On the other end of the spectrum are the Rockies, who currently have a run differential of -101. All else being equal, were their defense average instead of pitiful, they could be ... well, they could be the Padres, who have a -37 differential.
Enough N.L. West talk. Ready for the final addition? Here we go.
In 2010, the breakdown of singles, doubles, and triples6 on hits in play went like this: about 75.4 percent were singles, 22.4 percent were doubles, and 2.3 percent were triples. (Rounding is why there's an extra 0.1 percent.) Multiplying each of these percentages by the linear weights values of each event (0.4595 again for singles, 0.7595 for doubles, 1.0295 for triples) results in a "hits in play" linear weights value of 0.5396. Going back to the same outs value of -0.1645 means that a potential hit turned into an out by this accounting saves 0.7041 runs for the defense. Does that make sense?
This method, of course, pushes the teams at either end even farther out to the extremes. The A's, for instance, add five runs by this method and clock in at 40 runs above average. The team's pitching staff has gotten a lot of love (not undeservedly! They're fifth in baseball in Fair Run Average) and the offense has received some notice in the second half (fifth in baseball in runs since the All-Star break—no, seriously, go look), but boy howdy, a four- to five-win defense is an awfully nice thing to have, isn't it?

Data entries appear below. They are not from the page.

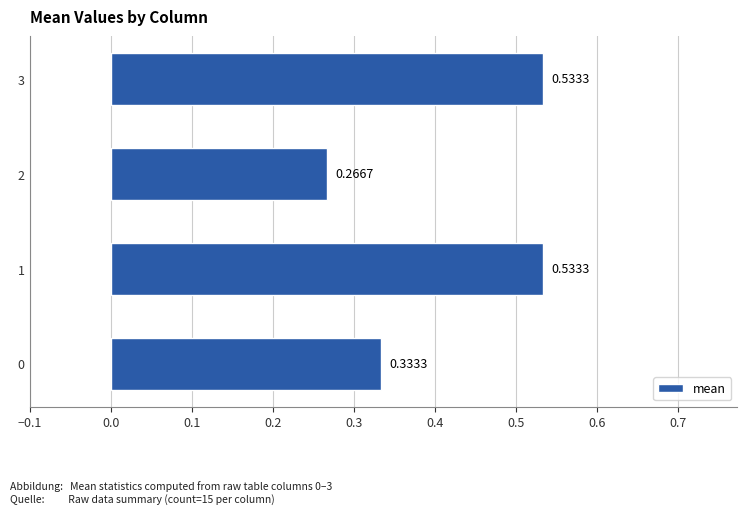

What is the sum of the values at 3 and 0?

0.9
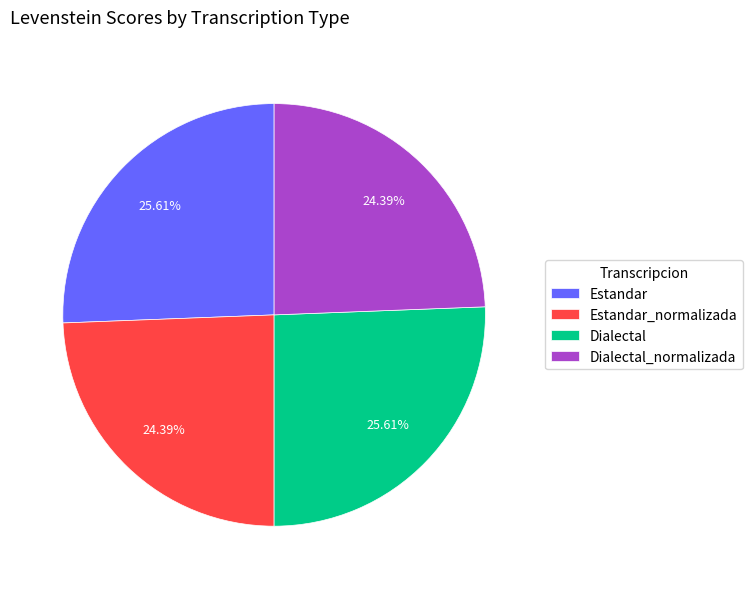

To the nearest percent, what portion does Dialectal_normalizada represent?

24%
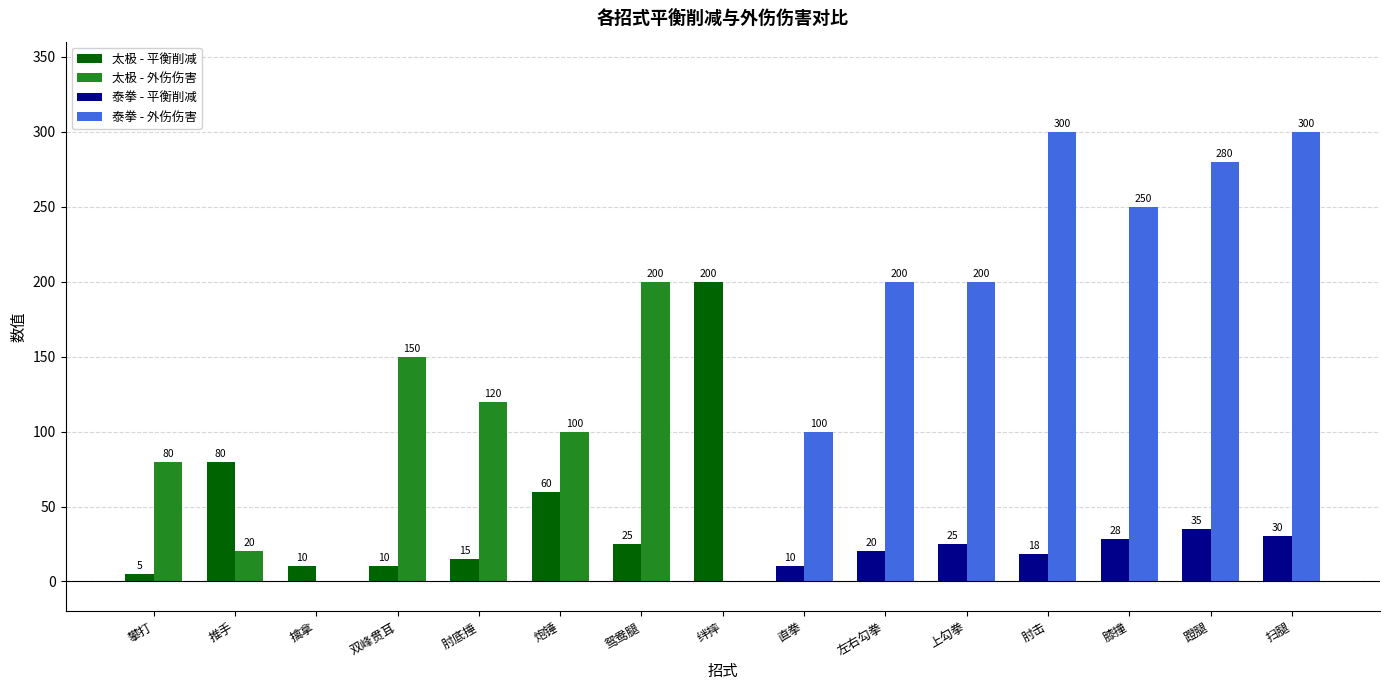

What is the maximum value shown in the chart?

300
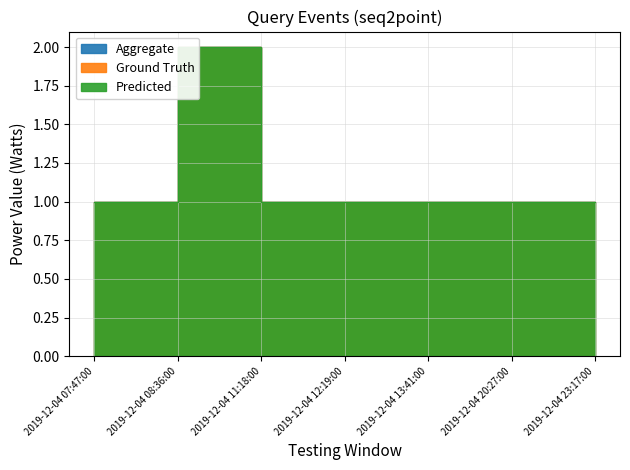

What is the sum of the Predicted values at 2019-12-04 07:47:00 and 2019-12-04 20:27:00?

2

And how about the American League Central? Here are the Tigers: 75-67. Here are the White Sox: 76-66. And here's the gap between the two teams on defense, rounded to a nice round number: 50 runs. I don't know what kind of runs-to-wins conversion you prefer in your baseball analysis, but the ones I favor have 50 runs being worth way more than one win.
Noting, by the way, that the Tigers have received just a .261/.292/.408 line from their designated hitters this season, it's certainly fair to ask whether Brandon Inge's plus defense at third and .218/.275/.383 batting line might have served Motor City better than its collection of DHs and Miguel Cabrera's dastardly defense at the hot corner. (To be fair, Cabrera's FRAA stands at just -2 for the season. On the other hand, Inge's is +3 in less than 3/5 of the playing time, and, again, the gap between Detroit and Chicago is one game.)
So! We've come to the conclusion and my utter lack of narrative structure in this piece is about to be exposed. I don't have a conclusion. I'll have to steal a trick from Tommy Bennett and ask you all a question instead:
Do you like defense? Is defense fun?